** start EXTRACTED INFORMATION **
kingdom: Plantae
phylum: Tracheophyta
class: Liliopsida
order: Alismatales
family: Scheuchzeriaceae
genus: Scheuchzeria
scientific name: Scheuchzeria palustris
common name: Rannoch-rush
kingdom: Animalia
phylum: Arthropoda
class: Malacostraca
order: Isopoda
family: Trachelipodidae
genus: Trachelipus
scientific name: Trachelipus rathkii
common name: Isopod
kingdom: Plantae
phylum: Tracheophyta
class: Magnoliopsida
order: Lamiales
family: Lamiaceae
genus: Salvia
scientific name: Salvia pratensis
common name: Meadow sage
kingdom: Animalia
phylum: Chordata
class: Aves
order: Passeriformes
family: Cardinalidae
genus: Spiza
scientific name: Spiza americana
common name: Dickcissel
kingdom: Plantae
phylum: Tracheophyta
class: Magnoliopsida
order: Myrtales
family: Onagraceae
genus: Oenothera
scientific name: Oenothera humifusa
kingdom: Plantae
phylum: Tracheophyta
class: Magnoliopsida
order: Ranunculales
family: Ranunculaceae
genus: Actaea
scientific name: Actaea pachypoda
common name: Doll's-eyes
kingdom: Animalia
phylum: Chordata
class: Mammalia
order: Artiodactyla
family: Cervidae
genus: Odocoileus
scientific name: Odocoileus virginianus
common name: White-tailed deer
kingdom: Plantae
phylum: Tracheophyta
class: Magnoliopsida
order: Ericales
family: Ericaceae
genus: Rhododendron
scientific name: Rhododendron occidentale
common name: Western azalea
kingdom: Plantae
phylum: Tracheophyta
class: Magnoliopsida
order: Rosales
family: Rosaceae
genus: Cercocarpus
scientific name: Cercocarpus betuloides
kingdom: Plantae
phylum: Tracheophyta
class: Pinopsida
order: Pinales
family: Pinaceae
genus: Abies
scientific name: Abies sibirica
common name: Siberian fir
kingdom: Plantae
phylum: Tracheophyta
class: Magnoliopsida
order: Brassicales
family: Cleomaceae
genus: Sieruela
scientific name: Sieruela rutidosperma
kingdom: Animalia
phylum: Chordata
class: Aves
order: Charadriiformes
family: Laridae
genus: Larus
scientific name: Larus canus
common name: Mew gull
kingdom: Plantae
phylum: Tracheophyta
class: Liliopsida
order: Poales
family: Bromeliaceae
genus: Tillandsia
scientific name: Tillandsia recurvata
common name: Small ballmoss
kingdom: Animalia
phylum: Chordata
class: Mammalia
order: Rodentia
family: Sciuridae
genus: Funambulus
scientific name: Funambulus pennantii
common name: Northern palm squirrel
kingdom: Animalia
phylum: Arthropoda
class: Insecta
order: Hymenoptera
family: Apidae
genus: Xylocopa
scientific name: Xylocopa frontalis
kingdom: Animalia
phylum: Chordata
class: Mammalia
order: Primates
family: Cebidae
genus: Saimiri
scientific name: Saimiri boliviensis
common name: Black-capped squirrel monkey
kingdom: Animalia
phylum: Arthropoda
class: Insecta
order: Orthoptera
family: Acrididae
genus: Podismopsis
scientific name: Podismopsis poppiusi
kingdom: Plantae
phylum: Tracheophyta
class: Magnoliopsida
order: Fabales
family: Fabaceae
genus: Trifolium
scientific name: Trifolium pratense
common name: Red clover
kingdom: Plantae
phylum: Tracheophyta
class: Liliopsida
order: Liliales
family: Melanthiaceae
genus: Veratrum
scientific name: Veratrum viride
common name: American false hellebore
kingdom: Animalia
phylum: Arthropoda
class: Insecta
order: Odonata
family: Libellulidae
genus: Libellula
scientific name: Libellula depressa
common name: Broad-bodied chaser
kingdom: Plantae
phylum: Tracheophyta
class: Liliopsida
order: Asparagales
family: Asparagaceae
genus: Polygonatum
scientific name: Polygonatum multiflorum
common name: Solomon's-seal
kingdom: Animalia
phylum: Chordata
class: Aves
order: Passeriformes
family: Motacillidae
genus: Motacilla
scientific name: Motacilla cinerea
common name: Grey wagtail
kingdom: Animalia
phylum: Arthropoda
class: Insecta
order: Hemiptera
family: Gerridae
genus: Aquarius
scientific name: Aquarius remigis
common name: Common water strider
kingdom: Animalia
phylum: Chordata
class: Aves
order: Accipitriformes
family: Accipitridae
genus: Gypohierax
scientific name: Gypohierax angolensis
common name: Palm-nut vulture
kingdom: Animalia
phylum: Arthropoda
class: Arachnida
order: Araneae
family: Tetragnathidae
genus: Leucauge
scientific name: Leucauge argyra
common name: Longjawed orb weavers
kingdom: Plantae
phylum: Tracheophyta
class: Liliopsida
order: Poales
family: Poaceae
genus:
** end EXTRACTED INFORMATION **
### REQUIRED TASK
Print each line of the records above word for word, from the first through the last, changing nothing.

### PROBLEM SOLUTION
kingdom: Plantae
phylum: Tracheophyta
class: Liliopsida
order: Alismatales
family: Scheuchzeriaceae
genus: Scheuchzeria
scientific name: Scheuchzeria palustris
common name: Rannoch-rush
kingdom: Animalia
phylum: Arthropoda
class: Malacostraca
order: Isopoda
family: Trachelipodidae
genus: Trachelipus
scientific name: Trachelipus rathkii
common name: Isopod
kingdom: Plantae
phylum: Tracheophyta
class: Magnoliopsida
order: Lamiales
family: Lamiaceae
genus: Salvia
scientific name: Salvia pratensis
common name: Meadow sage
kingdom: Animalia
phylum: Chordata
class: Aves
order: Passeriformes
family: Cardinalidae
genus: Spiza
scientific name: Spiza americana
common name: Dickcissel
kingdom: Plantae
phylum: Tracheophyta
class: Magnoliopsida
order: Myrtales
family: Onagraceae
genus: Oenothera
scientific name: Oenothera humifusa
kingdom: Plantae
phylum: Tracheophyta
class: Magnoliopsida
order: Ranunculales
family: Ranunculaceae
genus: Actaea
scientific name: Actaea pachypoda
common name: Doll's-eyes
kingdom: Animalia
phylum: Chordata
class: Mammalia
order: Artiodactyla
family: Cervidae
genus: Odocoileus
scientific name: Odocoileus virginianus
common name: White-tailed deer
kingdom: Plantae
phylum: Tracheophyta
class: Magnoliopsida
order: Ericales
family: Ericaceae
genus: Rhododendron
scientific name: Rhododendron occidentale
common name: Western azalea
kingdom: Plantae
phylum: Tracheophyta
class: Magnoliopsida
order: Rosales
family: Rosaceae
genus: Cercocarpus
scientific name: Cercocarpus betuloides
kingdom: Plantae
phylum: Tracheophyta
class: Pinopsida
order: Pinales
family: Pinaceae
genus: Abies
scientific name: Abies sibirica
common name: Siberian fir
kingdom: Plantae
phylum: Tracheophyta
class: Magnoliopsida
order: Brassicales
family: Cleomaceae
genus: Sieruela
scientific name: Sieruela rutidosperma
kingdom: Animalia
phylum: Chordata
class: Aves
order: Charadriiformes
family: Laridae
genus: Larus
scientific name: Larus canus
common name: Mew gull
kingdom: Plantae
phylum: Tracheophyta
class: Liliopsida
order: Poales
family: Bromeliaceae
genus: Tillandsia
scientific name: Tillandsia recurvata
common name: Small ballmoss
kingdom: Animalia
phylum: Chordata
class: Mammalia
order: Rodentia
family: Sciuridae
genus: Funambulus
scientific name: Funambulus pennantii
common name: Northern palm squirrel
kingdom: Animalia
phylum: Arthropoda
class: Insecta
order: Hymenoptera
family: Apidae
genus: Xylocopa
scientific name: Xylocopa frontalis
kingdom: Animalia
phylum: Chordata
class: Mammalia
order: Primates
family: Cebidae
genus: Saimiri
scientific name: Saimiri boliviensis
common name: Black-capped squirrel monkey
kingdom: Animalia
phylum: Arthropoda
class: Insecta
order: Orthoptera
family: Acrididae
genus: Podismopsis
scientific name: Podismopsis poppiusi
kingdom: Plantae
phylum: Tracheophyta
class: Magnoliopsida
order: Fabales
family: Fabaceae
genus: Trifolium
scientific name: Trifolium pratense
common name: Red clover
kingdom: Plantae
phylum: Tracheophyta
class: Liliopsida
order: Liliales
family: Melanthiaceae
genus: Veratrum
scientific name: Veratrum viride
common name: American false hellebore
kingdom: Animalia
phylum: Arthropoda
class: Insecta
order: Odonata
family: Libellulidae
genus: Libellula
scientific name: Libellula depressa
common name: Broad-bodied chaser
kingdom: Plantae
phylum: Tracheophyta
class: Liliopsida
order: Asparagales
family: Asparagaceae
genus: Polygonatum
scientific name: Polygonatum multiflorum
common name: Solomon's-seal
kingdom: Animalia
phylum: Chordata
class: Aves
order: Passeriformes
family: Motacillidae
genus: Motacilla
scientific name: Motacilla cinerea
common name: Grey wagtail
kingdom: Animalia
phylum: Arthropoda
class: Insecta
order: Hemiptera
family: Gerridae
genus: Aquarius
scientific name: Aquarius remigis
common name: Common water strider
kingdom: Animalia
phylum: Chordata
class: Aves
order: Accipitriformes
family: Accipitridae
genus: Gypohierax
scientific name: Gypohierax angolensis
common name: Palm-nut vulture
kingdom: Animalia
phylum: Arthropoda
class: Arachnida
order: Araneae
family: Tetragnathidae
genus: Leucauge
scientific name: Leucauge argyra
common name: Longjawed orb weavers
kingdom: Plantae
phylum: Tracheophyta
class: Liliopsida
order: Poales
family: Poaceae
genus:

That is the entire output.